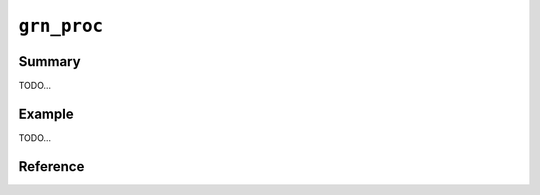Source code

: .. -*- rst -*-

``grn_proc``
============

Summary
-------

TODO...

Example
-------

TODO...

Reference
---------

.. c:type:: grn_proc_func

   TODO...

.. c:function:: grn_obj *grn_proc_get_info(grn_ctx *ctx, grn_user_data *user_data, grn_expr_var **vars, unsigned int *nvars, grn_obj **caller)

   user_dataをキーとして、現在実行中の :c:type:`grn_proc_func` 関数および定義されている変数( :c:type:`grn_expr_var` )の配列とその数を取得します。

   :param user_data: :c:type:`grn_proc_func` に渡されたuser_dataを指定します。
   :param nvars: 変数の数を取得します。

## [To-do item]
Pick every line from the listing holding the string "nvars", and copy it.

## [Solution below]
.. c:function:: grn_obj *grn_proc_get_info(grn_ctx *ctx, grn_user_data *user_data, grn_expr_var **vars, unsigned int *nvars, grn_obj **caller)
   :param nvars: 変数の数を取得します。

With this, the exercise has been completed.